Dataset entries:
*** Begin section ***

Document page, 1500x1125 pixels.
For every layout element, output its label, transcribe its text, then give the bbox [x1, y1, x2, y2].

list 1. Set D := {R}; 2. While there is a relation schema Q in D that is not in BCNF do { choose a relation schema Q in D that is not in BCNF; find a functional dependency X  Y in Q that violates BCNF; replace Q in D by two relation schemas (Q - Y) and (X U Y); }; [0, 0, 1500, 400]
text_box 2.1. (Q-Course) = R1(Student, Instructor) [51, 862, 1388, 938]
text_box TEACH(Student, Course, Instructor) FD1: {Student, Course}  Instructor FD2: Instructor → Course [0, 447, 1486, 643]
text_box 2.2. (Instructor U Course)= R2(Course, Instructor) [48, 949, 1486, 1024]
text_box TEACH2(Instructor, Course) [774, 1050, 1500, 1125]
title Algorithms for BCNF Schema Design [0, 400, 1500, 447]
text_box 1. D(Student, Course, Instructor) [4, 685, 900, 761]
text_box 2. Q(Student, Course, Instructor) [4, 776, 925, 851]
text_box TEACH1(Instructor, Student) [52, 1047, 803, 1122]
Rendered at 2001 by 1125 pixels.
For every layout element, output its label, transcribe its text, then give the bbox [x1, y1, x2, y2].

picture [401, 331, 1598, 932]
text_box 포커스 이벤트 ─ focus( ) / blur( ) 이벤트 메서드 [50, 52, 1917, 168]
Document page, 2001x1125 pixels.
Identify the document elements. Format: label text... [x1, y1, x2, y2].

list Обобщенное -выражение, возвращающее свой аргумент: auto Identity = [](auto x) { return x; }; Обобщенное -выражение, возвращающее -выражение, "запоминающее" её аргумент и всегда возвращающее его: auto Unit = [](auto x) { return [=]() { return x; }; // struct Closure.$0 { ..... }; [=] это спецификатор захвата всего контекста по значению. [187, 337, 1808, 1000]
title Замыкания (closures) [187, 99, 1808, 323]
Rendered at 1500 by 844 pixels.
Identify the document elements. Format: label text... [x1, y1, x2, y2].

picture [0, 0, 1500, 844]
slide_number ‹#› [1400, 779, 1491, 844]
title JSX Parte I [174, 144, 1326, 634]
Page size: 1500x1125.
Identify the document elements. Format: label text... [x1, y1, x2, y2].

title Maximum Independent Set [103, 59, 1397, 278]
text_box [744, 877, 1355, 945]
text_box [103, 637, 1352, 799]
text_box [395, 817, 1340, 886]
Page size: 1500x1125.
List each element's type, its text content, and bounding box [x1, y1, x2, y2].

*** End section ***

TASK DIRECTIONS:
Output all the lines above. Keep each one exact.

EXERCISE OUTPUT:
Document page, 1500x1125 pixels.
For every layout element, output its label, transcribe its text, then give the bbox [x1, y1, x2, y2].

list 1. Set D := {R}; 2. While there is a relation schema Q in D that is not in BCNF do { choose a relation schema Q in D that is not in BCNF; find a functional dependency X  Y in Q that violates BCNF; replace Q in D by two relation schemas (Q - Y) and (X U Y); }; [0, 0, 1500, 400]
text_box 2.1. (Q-Course) = R1(Student, Instructor) [51, 862, 1388, 938]
text_box TEACH(Student, Course, Instructor) FD1: {Student, Course}  Instructor FD2: Instructor → Course [0, 447, 1486, 643]
text_box 2.2. (Instructor U Course)= R2(Course, Instructor) [48, 949, 1486, 1024]
text_box TEACH2(Instructor, Course) [774, 1050, 1500, 1125]
title Algorithms for BCNF Schema Design [0, 400, 1500, 447]
text_box 1. D(Student, Course, Instructor) [4, 685, 900, 761]
text_box 2. Q(Student, Course, Instructor) [4, 776, 925, 851]
text_box TEACH1(Instructor, Student) [52, 1047, 803, 1122]
Rendered at 2001 by 1125 pixels.
For every layout element, output its label, transcribe its text, then give the bbox [x1, y1, x2, y2].

picture [401, 331, 1598, 932]
text_box 포커스 이벤트 ─ focus( ) / blur( ) 이벤트 메서드 [50, 52, 1917, 168]
Document page, 2001x1125 pixels.
Identify the document elements. Format: label text... [x1, y1, x2, y2].

list Обобщенное -выражение, возвращающее свой аргумент: auto Identity = [](auto x) { return x; }; Обобщенное -выражение, возвращающее -выражение, "запоминающее" её аргумент и всегда возвращающее его: auto Unit = [](auto x) { return [=]() { return x; }; // struct Closure.$0 { ..... }; [=] это спецификатор захвата всего контекста по значению. [187, 337, 1808, 1000]
title Замыкания (closures) [187, 99, 1808, 323]
Rendered at 1500 by 844 pixels.
Identify the document elements. Format: label text... [x1, y1, x2, y2].

picture [0, 0, 1500, 844]
slide_number ‹#› [1400, 779, 1491, 844]
title JSX Parte I [174, 144, 1326, 634]
Page size: 1500x1125.
Identify the document elements. Format: label text... [x1, y1, x2, y2].

title Maximum Independent Set [103, 59, 1397, 278]
text_box [744, 877, 1355, 945]
text_box [103, 637, 1352, 799]
text_box [395, 817, 1340, 886]
Page size: 1500x1125.
List each element's type, its text content, and bounding box [x1, y1, x2, y2].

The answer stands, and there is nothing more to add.